Task to carry out:
Name every person listed on a Cc line in the patch review message below.

Text excerpt:
[Intel-gfx] [RFC PATCH 4/5] drm/i915: Introduce 'set parallel submit' extension

Tue May 11 15:11:44 UTC 2021

On Thu, May 06, 2021 at 10:30:48AM -0700, Matthew Brost wrote:
> i915_drm.h updates for 'set parallel submit' extension.
> 
> Cc: Tvrtko Ursulin <tvrtko.ursulin at intel.com>
> Cc: Tony Ye <tony.ye at intel.com>
> CC: Carl Zhang <carl.zhang at intel.com>
> Cc: Daniel Vetter <daniel.vetter at intel.com>
> Cc: Jason Ekstrand <jason at jlekstrand.net>
> Signed-off-by: Matthew Brost <matthew.brost at intel.com>
> ---
>  include/uapi/drm/i915_drm.h | 126 ++++++++++++++++++++++++++++++++++++
>  1 file changed, 126 insertions(+)
> 
> diff --git a/include/uapi/drm/i915_drm.h b/include/uapi/drm/i915_drm.h
> index 26d2e135aa31..0175b12b33b8 100644
> --- a/include/uapi/drm/i915_drm.h
> +++ b/include/uapi/drm/i915_drm.h
> @@ -1712,6 +1712,7 @@ struct drm_i915_gem_context_param {
>   * Extensions:
>   *   i915_context_engines_load_balance (I915_CONTEXT_ENGINES_EXT_LOAD_BALANCE)
>   *   i915_context_engines_bond (I915_CONTEXT_ENGINES_EXT_BOND)
> + *   i915_context_engines_parallel_submit (I915_CONTEXT_ENGINES_EXT_PARALLEL_SUBMIT)

Hm just relalized, but I don't think this hyperlinsk correctly, and I'm
also not sure this formats very well as a nice list. Using item lists
should look pretty nice like we're doing for the various kms properties,
e.g.

FOO:
  Explain what FOO does

BAR:
  Explain what BAR does. struct bar also automatically generates a link

Please check with make htmldocs and polish this a bit (might need a small
prep patch).

>   */
>  #define I915_CONTEXT_PARAM_ENGINES	0xa
>  
> @@ -1894,9 +1895,134 @@ struct i915_context_param_engines {
>  	__u64 extensions; /* linked chain of extension blocks, 0 terminates */
>  #define I915_CONTEXT_ENGINES_EXT_LOAD_BALANCE 0 /* see i915_context_engines_load_balance */
>  #define I915_CONTEXT_ENGINES_EXT_BOND 1 /* see i915_context_engines_bond */
> +#define I915_CONTEXT_ENGINES_EXT_PARALLEL_SUBMIT 2 /* see i915_context_engines_parallel_submit */
>  	struct i915_engine_class_instance engines[0];
>  } __attribute__((packed));
>  
> +/*
> + * i915_context_engines_parallel_submit:
> + *
> + * Setup a gem context to allow multiple BBs to be submitted in a single execbuf
> + * IOCTL. Those BBs will then be scheduled to run on the GPU in parallel.
> + *
> + * All hardware contexts in the engine set are configured for parallel
> + * submission (i.e. once this gem context is configured for parallel submission,
> + * all the hardware contexts, regardless if a BB is available on each individual
> + * context, will be submitted to the GPU in parallel). A user can submit BBs to
> + * subset of the hardware contexts, in a single execbuf IOCTL, but it is not
> + * recommended as it may reserve physical engines with nothing to run on them.

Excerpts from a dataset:
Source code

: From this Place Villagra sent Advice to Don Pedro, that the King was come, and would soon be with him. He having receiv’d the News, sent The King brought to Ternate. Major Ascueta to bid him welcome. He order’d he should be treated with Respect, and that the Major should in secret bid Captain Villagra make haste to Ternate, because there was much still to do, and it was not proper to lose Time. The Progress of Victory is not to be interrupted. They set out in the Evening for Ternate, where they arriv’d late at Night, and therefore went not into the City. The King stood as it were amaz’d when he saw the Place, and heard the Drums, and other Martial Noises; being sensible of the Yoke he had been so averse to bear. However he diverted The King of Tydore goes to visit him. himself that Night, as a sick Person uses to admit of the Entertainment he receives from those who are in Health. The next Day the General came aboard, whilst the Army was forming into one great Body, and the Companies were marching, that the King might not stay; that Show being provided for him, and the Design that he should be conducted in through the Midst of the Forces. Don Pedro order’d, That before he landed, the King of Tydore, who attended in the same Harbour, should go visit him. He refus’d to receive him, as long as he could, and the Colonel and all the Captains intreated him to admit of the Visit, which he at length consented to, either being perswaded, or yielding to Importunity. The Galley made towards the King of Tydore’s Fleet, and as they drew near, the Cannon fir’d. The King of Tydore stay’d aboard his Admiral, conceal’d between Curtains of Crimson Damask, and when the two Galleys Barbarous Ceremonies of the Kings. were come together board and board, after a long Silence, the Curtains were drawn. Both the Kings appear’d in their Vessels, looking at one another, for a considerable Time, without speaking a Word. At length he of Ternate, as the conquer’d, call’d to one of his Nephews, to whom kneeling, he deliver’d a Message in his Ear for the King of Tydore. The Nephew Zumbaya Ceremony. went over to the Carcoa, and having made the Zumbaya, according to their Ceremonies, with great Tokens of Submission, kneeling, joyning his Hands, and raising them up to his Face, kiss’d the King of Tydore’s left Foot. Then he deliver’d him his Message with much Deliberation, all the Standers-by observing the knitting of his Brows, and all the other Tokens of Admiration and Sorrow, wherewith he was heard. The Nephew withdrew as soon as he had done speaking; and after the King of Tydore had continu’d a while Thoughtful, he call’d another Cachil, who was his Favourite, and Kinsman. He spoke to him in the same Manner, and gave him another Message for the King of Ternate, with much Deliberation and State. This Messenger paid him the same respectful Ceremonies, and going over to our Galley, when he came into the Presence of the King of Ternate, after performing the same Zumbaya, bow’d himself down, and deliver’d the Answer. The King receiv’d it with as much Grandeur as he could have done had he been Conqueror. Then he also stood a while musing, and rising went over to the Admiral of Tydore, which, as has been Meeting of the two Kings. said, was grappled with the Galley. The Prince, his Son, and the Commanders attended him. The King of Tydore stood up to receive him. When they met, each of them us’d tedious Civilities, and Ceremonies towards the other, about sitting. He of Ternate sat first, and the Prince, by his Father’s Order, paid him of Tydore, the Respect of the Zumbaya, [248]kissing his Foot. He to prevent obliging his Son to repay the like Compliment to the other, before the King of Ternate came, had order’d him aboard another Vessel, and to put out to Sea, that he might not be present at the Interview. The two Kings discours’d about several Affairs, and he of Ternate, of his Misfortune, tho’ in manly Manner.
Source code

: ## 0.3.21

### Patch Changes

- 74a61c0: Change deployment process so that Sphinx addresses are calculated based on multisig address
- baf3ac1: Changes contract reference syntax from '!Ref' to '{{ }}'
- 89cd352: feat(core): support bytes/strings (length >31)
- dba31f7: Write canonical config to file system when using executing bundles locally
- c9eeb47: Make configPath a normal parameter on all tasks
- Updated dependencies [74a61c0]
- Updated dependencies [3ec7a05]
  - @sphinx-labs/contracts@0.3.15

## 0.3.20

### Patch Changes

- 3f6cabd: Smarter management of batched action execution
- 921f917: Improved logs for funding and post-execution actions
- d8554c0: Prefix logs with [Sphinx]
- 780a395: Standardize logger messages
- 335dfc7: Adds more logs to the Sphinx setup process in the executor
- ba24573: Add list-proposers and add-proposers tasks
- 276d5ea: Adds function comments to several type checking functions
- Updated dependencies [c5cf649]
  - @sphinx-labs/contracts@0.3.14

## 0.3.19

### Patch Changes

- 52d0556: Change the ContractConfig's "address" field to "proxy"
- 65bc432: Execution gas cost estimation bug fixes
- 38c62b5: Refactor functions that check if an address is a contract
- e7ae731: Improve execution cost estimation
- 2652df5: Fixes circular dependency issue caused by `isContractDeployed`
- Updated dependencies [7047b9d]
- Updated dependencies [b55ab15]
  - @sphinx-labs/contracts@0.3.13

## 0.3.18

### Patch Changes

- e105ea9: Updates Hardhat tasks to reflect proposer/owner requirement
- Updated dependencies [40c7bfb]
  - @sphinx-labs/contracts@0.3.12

Problem solution:
Tvrtko Ursulin, Tony Ye, Carl Zhang, Daniel Vetter, Jason Ekstrand